#### [TEXTE EXTRAIT]
__________
Un jour que nous nous "prenions la tête" à essayer de déchiffrer le persan et suppliions en douce notre professeure de réformer l'alphabet rien que pour nous et sur-le-champ, Leili Anvar fit sa conservatrice et nous renvoya à notre chère besogne : "les Persans ont adopté l'alphabet de leur envahisseur certes, certains disent même qu'il ne correspond pas à leur phonétique mais moi, je reste opposée à la réforme de l'alphabet; les Turcs l'ont fait et ils ne savent plus lire leurs documents d'avant 1928 !". Et toc ! Je l'assure, ça en bouche une. "Ah ! Ah ! T'as raison ma soeur !", voulais-je hululer mais je suis timide, moi... Et cette dame n'est pas une enturbannée, chariatiste, arriérée ou nationaliste. Non. Normalienne, agrégée d'anglais, docteure en littérature, maître de conférences en persan. Et (surtout) charmante et moderne de son état. Belle et intelligente. Avec tout cela, moi, je m'évanouis...

Imaginons cette scène en Turquie, où les universitaires les plus modernes voudraient par exemple, non pas le retour à l'ancienne écriture, il ne faut pas rêver, mais du moins l'instauration de cours obligatoires d'osmanli. Tout bonnement im-pen-sable. Car ceux qui se croient les "plus modernes" se targuent justement de ne plus maîtriser l'alphabet arabe, l'alphabet de l'engeance obscurantiste, l'alphabet des musulmans rétrogrades, l'alphabet des sultans autocrates et des méchants Ottomans. Car on leur a appris qu'il fallait passer par cette phase nécessairement douloureuse pour se hisser à un niveau élevé de civilisation, conformément au souhait de Mustafa Kemal. Comme les Japonais et les Chinois, par exemple, qui ont grimpé à ce niveau en troquant leur alphabet avec celui du monde occidental, comme on le sait....

Résultat des courses : on n'est pas plus moderne que les Iraniens et dorénavant, on prend un dictionnaire pour lire un roman des années 1920 alors que ces derniers lisent Ferdowsi dans le texte. Ferdowsi ? Xè siècle... Toute l'histoire de la modernisation turque n'est que superficialité et reculade. Si à l'époque, le nom même de la réforme se disait en osmanli, Harf Inkilâbi (deux mots d'origine arabe !), aujourd'hui une politique de purification (soi-disant, un retour au turc ancien) a appauvri considérablement le vocabulaire. Si bien que les nuances de sens qui prévalaient pour le mot "ouvert" sont passées à la trappe; de "alenî, bâriz, âşikâr, ayan, bedîhî, vâzıh, sarih, müstehcen, münhâl, üryan, meftuh, defisiter", on est arrivé au seul "açık".
__________
#### [DONNÉES FOURNIES]
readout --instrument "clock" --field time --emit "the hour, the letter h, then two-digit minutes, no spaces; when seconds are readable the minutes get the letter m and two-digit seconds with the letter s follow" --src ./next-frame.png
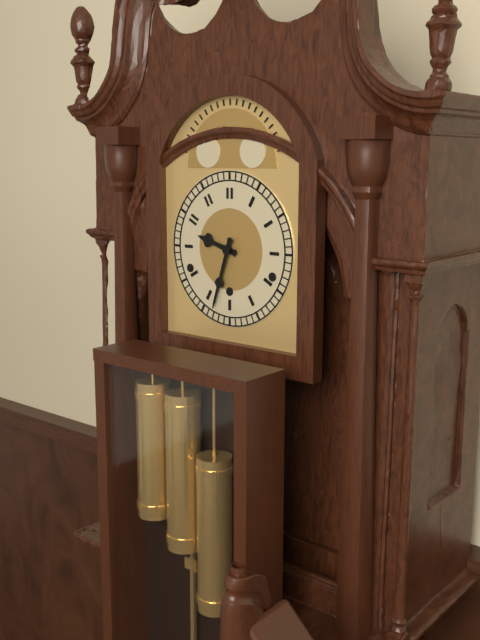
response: 9h33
__________
#### [CONSIGNE A]
D'après le texte sur la réforme de l'alphabet, pourquoi Leili Anvar reste-t-elle opposée à une réforme de l'alphabet persan ? Répondez en une à trois phrases.
#### [CONSIGNE B]
Dans le texte sur la réforme de l'alphabet, quel mot unique a remplacé toutes les nuances de sens du mot « ouvert » ?
#### [CONSIGNE C]
Poursuivez le texte sur la réforme de l'alphabet turc à partir de sa dernière phrase.

#### [RÉPONSE RÉDIGÉE A]
Elle s'y oppose parce que les Turcs ont réformé leur alphabet et ne savent plus lire leurs documents d'avant 1928.

#### [RÉPONSE RÉDIGÉE B]
Le mot « açık ».

#### [RÉPONSE RÉDIGÉE C]
Évidemment, la politique linguistique visait à couper les ponts avec le passé ottoman. Il fallait créer une Nation et pour ce faire, cracher dans la soupe. Les crachats n'ont pas disparu. Il est de bon aloi de s'indigner quand l'Etat commémore officiellement quoi que ce soit qui a trait à l'empire et au Sultan. Et comme le CHP, parti qui se dit et se croit de gauche, n'a rien d'autre à faire que de jeter en pâture ces "collaborationnistes", on se prend pour des intellectuels en train de débattre de sujets d'une particulière importance. Alors que c'est simple et bête : le Parlement organise un symposium international sur le sultan Abdülmecid (1839-1861) et on a, tous, les yeux rivés sur la clique kémaliste. C'est un tic. Quelle forme va prendre leur protestation ? Des hommes de gauche, pourtant. Des humanistes qui devraient défendre les droits des rescapés de Van, demander des comptes au gouvernement pour le traitement infligé aux Kurdes et aux minorités ethniques et religieuses; remuer ciel et terre pour produire des rapports sur la violence faite aux femmes et les mauvais traitements dans les locaux de la police et dans les prisons. Eh bien non ! Le "coeur de métier" se trouve ailleurs; Muharrem Ince, vice-président du groupe parlementaire, se saisit ainsi du micro de l'assemblée pour exprimer son effarement sur un sujet qui préoccupe les 70 millions de Turcs, un par un : pourquoi les invitations envoyées à l'occasion de la commémoration de la mort du sultan Abdülmecid sont de dimension plus grande que celles imprimées pour la mort d'Atatürk, une semaine auparavant ?!?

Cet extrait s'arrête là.